About this exercise> Where does the string "Nintendo" appear in the material? Copy each line that holds it.

Given information>

• • • • •

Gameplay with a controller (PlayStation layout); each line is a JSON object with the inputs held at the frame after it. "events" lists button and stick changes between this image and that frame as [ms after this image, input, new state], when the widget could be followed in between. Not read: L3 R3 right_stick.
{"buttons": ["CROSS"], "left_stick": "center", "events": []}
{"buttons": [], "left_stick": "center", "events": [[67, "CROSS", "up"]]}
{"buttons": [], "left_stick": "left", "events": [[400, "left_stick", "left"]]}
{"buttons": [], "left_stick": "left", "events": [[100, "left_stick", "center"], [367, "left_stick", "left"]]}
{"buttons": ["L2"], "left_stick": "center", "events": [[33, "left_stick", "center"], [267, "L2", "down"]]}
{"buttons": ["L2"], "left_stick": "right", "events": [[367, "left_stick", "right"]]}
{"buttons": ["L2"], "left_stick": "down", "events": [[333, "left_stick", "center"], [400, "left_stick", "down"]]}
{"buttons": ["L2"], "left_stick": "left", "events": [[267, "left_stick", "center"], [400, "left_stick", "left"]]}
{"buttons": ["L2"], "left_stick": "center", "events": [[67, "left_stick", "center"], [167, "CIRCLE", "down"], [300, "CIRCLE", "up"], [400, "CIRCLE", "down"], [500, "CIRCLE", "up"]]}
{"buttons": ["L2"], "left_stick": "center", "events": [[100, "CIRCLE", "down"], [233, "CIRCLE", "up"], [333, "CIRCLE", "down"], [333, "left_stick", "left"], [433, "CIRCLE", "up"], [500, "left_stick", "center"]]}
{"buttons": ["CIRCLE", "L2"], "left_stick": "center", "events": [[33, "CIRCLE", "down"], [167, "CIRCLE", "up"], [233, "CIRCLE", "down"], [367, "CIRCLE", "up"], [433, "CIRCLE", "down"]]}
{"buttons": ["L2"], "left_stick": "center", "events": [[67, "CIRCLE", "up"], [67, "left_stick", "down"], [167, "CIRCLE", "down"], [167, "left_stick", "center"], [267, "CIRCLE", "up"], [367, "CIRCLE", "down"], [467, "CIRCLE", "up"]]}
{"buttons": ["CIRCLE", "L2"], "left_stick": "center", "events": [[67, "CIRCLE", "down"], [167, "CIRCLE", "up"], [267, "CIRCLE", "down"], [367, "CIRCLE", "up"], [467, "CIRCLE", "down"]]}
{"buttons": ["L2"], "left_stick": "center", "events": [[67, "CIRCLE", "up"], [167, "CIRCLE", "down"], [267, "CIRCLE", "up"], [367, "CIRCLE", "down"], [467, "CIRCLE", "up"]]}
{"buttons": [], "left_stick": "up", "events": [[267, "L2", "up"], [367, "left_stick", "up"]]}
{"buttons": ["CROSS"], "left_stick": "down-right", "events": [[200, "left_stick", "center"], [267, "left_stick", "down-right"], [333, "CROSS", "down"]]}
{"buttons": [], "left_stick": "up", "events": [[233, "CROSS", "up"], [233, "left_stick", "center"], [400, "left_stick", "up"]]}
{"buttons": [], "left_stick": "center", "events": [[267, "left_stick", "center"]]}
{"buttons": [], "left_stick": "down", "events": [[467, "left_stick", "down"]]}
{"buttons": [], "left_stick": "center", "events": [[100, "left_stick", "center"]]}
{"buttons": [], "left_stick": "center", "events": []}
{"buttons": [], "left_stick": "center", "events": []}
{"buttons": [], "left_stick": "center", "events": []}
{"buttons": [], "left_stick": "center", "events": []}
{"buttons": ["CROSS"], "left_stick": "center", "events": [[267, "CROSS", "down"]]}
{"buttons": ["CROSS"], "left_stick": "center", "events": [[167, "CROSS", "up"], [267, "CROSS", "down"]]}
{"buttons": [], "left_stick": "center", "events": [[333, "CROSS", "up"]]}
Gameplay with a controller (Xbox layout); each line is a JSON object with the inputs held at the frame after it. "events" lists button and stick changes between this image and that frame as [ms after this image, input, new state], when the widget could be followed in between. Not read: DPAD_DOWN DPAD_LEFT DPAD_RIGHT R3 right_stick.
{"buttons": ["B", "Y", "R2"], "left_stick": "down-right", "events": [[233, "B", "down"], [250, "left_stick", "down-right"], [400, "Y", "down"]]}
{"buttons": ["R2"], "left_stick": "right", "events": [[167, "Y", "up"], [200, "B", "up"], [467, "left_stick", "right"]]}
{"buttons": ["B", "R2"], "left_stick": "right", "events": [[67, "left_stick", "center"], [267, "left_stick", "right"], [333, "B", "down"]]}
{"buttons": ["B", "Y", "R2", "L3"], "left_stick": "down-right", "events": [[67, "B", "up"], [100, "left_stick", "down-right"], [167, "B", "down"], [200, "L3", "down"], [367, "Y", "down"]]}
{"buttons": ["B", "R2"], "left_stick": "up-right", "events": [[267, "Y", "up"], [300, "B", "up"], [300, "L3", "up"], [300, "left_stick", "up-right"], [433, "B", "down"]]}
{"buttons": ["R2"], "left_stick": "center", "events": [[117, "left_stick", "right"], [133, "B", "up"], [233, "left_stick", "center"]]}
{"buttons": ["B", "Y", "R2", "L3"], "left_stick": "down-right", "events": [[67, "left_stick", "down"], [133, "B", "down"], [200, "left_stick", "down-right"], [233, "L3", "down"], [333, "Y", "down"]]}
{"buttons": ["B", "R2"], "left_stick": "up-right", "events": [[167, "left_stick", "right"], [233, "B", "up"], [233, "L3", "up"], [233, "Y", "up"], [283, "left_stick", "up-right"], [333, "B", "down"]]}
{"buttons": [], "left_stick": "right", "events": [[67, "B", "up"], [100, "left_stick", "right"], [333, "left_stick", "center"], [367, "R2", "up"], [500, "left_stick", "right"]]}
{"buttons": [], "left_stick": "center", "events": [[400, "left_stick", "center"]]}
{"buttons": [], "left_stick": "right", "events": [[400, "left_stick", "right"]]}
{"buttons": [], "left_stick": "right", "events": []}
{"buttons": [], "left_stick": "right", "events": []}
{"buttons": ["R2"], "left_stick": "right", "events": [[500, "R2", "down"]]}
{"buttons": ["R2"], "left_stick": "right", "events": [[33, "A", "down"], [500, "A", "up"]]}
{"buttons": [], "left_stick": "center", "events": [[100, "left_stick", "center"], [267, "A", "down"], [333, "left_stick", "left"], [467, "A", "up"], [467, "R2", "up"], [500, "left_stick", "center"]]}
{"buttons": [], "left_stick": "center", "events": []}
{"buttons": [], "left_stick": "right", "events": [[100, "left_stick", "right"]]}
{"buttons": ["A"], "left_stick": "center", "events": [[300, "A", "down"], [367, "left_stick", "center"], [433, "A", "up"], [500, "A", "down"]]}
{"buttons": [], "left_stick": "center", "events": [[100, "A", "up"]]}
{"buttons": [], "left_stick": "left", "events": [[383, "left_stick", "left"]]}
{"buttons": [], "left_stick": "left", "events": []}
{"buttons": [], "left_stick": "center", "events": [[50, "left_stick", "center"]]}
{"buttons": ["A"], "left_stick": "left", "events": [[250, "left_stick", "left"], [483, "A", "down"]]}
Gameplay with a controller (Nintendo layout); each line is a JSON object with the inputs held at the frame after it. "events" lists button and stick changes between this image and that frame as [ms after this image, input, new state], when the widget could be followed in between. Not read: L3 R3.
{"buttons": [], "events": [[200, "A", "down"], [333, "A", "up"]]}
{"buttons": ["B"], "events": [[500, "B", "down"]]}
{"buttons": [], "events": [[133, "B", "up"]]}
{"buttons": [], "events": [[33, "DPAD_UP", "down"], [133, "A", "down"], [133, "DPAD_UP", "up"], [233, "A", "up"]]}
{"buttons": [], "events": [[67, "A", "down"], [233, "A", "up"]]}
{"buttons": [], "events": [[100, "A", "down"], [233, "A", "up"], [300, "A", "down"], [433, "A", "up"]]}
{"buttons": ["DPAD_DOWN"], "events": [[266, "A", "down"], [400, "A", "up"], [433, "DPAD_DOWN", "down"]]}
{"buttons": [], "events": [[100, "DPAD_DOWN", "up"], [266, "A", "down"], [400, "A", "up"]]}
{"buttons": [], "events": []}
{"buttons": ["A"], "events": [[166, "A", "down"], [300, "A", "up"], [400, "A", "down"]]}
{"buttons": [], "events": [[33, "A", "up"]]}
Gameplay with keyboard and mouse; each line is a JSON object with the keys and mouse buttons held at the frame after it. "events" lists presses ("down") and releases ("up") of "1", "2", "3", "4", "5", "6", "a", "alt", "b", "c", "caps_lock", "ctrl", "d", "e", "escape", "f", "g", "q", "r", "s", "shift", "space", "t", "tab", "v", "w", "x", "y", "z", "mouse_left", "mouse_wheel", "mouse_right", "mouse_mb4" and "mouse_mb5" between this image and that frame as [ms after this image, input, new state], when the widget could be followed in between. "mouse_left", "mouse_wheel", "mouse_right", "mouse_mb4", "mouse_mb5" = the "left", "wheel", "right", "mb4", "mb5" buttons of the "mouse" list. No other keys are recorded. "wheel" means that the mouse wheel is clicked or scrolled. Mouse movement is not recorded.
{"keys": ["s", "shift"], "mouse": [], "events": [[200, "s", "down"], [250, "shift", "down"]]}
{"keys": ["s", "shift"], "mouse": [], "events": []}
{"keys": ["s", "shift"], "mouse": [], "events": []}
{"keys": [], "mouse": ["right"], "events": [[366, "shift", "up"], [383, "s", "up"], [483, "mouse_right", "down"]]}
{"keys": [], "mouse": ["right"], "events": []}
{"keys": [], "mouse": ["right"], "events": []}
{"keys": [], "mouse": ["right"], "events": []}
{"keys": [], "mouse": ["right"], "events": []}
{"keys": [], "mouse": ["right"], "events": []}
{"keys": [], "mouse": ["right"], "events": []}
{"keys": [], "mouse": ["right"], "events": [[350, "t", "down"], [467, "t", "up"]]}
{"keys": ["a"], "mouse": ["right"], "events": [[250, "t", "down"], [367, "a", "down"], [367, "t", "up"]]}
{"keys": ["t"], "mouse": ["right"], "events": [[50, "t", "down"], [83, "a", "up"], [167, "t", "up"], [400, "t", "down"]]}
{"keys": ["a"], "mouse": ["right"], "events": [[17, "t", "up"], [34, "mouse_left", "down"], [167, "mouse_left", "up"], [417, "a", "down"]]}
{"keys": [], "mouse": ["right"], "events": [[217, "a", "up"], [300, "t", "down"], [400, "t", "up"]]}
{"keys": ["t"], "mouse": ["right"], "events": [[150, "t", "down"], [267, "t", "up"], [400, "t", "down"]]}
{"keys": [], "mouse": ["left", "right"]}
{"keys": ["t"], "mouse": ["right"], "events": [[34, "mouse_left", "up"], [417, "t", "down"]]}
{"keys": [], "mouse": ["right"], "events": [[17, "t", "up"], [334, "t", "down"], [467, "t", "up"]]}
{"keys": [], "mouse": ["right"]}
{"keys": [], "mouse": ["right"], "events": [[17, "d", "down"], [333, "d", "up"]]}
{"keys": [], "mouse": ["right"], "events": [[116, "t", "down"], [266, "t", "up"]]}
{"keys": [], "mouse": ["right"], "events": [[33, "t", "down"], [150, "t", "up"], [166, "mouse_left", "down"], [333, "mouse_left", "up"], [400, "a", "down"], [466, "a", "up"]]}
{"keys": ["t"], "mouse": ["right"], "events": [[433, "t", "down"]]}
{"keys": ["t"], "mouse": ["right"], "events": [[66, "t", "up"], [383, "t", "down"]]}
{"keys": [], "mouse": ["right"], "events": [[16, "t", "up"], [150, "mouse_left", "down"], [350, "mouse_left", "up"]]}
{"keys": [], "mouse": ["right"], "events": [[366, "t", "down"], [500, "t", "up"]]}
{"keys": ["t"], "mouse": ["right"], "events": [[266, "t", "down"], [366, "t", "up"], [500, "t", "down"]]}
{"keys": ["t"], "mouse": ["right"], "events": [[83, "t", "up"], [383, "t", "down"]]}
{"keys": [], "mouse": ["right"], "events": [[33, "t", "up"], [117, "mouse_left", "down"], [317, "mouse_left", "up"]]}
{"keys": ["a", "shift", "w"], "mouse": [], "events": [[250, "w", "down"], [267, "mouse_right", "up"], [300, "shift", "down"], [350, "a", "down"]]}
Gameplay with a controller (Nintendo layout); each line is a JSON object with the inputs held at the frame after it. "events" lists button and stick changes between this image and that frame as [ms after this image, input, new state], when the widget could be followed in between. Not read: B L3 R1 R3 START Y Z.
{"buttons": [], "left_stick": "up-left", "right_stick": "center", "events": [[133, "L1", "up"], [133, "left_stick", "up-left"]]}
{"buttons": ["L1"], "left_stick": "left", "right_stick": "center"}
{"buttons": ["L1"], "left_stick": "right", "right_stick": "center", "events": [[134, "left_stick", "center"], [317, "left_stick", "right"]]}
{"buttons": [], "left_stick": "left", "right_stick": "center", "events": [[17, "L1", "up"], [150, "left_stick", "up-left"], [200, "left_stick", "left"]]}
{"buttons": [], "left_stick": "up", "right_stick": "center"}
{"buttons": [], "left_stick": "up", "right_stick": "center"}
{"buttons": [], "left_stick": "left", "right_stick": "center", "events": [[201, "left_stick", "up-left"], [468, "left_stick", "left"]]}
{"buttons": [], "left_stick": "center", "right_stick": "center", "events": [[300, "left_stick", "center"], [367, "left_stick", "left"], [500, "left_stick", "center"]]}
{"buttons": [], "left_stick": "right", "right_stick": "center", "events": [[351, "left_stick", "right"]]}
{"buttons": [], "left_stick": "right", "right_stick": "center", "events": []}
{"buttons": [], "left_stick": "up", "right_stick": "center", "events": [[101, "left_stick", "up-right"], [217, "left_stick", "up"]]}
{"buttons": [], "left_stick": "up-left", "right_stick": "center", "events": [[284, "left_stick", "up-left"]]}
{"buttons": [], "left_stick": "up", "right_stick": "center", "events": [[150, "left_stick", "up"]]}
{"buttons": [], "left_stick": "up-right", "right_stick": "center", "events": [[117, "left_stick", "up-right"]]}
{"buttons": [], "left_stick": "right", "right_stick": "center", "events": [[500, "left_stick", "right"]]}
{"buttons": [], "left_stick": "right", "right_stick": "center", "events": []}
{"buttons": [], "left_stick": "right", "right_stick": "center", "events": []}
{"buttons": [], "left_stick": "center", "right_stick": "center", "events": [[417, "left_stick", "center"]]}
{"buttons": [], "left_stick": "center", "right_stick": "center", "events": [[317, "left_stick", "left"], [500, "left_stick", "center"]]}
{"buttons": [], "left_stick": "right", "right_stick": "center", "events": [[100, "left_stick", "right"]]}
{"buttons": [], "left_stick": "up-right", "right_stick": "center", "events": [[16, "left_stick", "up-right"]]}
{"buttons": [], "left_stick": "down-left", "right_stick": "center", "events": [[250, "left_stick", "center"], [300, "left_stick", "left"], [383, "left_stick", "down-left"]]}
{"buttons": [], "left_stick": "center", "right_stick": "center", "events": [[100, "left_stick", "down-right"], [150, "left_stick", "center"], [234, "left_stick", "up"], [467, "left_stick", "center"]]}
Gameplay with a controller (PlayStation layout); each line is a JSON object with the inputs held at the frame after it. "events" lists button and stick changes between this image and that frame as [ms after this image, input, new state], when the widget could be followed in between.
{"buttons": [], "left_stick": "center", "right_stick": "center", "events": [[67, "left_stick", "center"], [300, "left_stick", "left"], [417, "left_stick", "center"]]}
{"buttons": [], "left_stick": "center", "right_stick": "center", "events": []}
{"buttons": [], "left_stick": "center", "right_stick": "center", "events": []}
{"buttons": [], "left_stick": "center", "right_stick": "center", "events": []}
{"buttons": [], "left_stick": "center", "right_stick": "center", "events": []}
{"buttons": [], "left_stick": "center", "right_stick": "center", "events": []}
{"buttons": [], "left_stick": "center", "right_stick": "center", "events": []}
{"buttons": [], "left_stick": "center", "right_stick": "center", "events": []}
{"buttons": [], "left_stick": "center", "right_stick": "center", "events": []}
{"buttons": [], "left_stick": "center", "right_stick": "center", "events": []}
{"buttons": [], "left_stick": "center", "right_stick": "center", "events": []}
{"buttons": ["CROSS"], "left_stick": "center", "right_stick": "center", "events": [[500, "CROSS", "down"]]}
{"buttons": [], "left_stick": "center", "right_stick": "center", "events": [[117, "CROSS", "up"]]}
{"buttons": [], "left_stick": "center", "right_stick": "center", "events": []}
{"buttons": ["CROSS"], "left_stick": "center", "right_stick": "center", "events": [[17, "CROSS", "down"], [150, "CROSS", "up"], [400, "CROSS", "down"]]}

• • • • •

Result of the task>
Gameplay with a controller (Nintendo layout); each line is a JSON object with the inputs held at the frame after it. "events" lists button and stick changes between this image and that frame as [ms after this image, input, new state], when the widget could be followed in between. Not read: L3 R3.
Gameplay with a controller (Nintendo layout); each line is a JSON object with the inputs held at the frame after it. "events" lists button and stick changes between this image and that frame as [ms after this image, input, new state], when the widget could be followed in between. Not read: B L3 R1 R3 START Y Z.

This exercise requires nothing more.